I keep the trash cans elevated and the toilet paper roll sits on the back of the toilet rather than on the holder so that Rookie can't reach it. I'm planning to buy a new toilet paper holder and install it so that it will be high on the wall, out of Rookie's reach. I don't really want to live with toilet paper on the back of the toilet for the rest of my life!


----------



## 3 goldens (Sep 30, 2005)

Honey Is The Worsst I Ever Saw. Sheeatsnapkins, Toilet Paper, Tissue, Paper Towels. She Has Gotten Rolls Of Toilet Paper Off The Roller And Destroyed It--including Eating Part Of It. Shehaseaten Paper Towels That Were Only Used To Absorb Waer From A Glass, Don't Even Think About Putting A Snotty Tissue In The Trash Can. Kitchen Trash Can Is Behind Closeddoor So She Can't Get Anything Out Of It.

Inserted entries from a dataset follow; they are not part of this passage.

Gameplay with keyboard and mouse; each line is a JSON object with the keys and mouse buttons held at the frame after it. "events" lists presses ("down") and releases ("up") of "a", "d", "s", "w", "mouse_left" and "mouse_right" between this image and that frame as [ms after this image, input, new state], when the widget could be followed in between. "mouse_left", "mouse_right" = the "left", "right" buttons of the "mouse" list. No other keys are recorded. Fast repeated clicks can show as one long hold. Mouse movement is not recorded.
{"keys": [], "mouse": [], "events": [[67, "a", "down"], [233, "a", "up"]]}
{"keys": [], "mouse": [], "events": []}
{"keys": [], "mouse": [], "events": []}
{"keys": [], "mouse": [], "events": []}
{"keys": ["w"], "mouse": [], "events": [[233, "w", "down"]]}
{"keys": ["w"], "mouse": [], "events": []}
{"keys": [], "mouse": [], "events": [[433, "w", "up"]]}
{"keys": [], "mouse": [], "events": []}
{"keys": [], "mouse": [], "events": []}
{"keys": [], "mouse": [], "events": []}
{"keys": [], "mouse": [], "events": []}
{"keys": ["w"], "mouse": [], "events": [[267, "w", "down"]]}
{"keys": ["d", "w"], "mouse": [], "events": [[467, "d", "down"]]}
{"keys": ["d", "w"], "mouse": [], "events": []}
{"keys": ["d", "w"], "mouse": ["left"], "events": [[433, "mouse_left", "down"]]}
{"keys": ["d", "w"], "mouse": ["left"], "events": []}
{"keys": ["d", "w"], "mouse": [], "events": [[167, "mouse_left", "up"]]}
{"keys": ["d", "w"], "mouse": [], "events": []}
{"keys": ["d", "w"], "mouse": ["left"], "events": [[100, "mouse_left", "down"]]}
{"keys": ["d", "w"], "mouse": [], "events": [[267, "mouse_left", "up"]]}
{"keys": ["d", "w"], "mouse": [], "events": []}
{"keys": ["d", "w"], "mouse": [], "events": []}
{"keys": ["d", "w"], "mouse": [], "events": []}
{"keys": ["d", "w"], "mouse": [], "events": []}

But She Is Always Checking Trash Cans In Our Bedroom And Both Bathrooms, And If I Happen To Be In One Of The Other Bedrooms, She Has To Check Out Trash Cans In There Also, Tho Only Time Anything Is Ever In Any Of Them Is After We Have Company.


----------



## goldensmum (Oct 23, 2007)

I haven't voted, cos i'm not sure if it would count, - mine don't bother with tissues, but dad's springer does, doesn't matter where they are she homes in on them like an exocet missile and then takes her prize under the table.


----------



## Bailey & Bentley (Feb 25, 2007)

My dogs looooove tissues! I always joke and say that they need to go to tissues anonymous! LOL..


----------



## norabrown (Jul 20, 2007)

The minute the gate is down....

Delilah is down the hall with her head in the bathroom garbage looking for some tissue. Then she quickly grabs it and runs out to show someone she has something she shouldn't. In hopes that whoever sees her will offer her a trade. (yes, we taught our dogs to trade for a treat when they have something in their mouths.) :doh:

Samson on the other hand has headed down the hall, banged the door open on my daughters room, stuck his head into her hamper in search of little ankle sock that can quickly be hidden completely in the mouth, swollowed quickly if anyone approaches to take it. Then easily pooped out. :doh: (Heck with getting a treat offered on a trade).


----------



## Sunny Delight (Mar 10, 2007)

Tissue eating is one of Sunny's few vices! Hubby has a cold right now and last night blew his nose, and no sooner had he tossed the tissue, Sunny tip-toed up and gently took it. She looked like she was chewing on a huge wad of gum!


----------



## cham (Feb 21, 2008)

As an older pup, Hailey would sit quietly and watch you take the tissue out of the box, bide her time and just as you put the tissue up to your nose, and start to blow, BAM, the fly-by tissue thief would strike and you would end up blowing your nose in your hands. Yechhhhhhhhhh. Thank goodness, she outgrew that one.


----------



## Charlie06 (Feb 10, 2007)

If Charlie finds it, he will eat it, and I will gag.


----------



## Angel_Kody (Feb 27, 2007)

Yup....What is it with paper and goldens? When we bring Jester with us to someone's house he immediately sneaks off to find the bathroom trash cans! :doh: To my amazement, in 2 years, he never discovered the toilet paper rolls though!

Kody used to sit and beg when I was paying bills to give him the empty envelopes to shred! He especially loved the ones with the cellophane windows because they make that cool, crinckly sound! I tried this with Jester but he would actually shred and then EAT the paper :doh: so I had to invest in a real paper shredder from Staples!


----------



## Sunny Delight (Mar 10, 2007)

cham said:


> As an older pup, Hailey would sit quietly and watch you take the tissue out of the box, bide her time and just as you put the tissue up to your nose, and start to blow, BAM, the fly-by tissue thief would strike and you would end up blowing your nose in your hands. Yechhhhhhhhhh. Thank goodness, she outgrew that one.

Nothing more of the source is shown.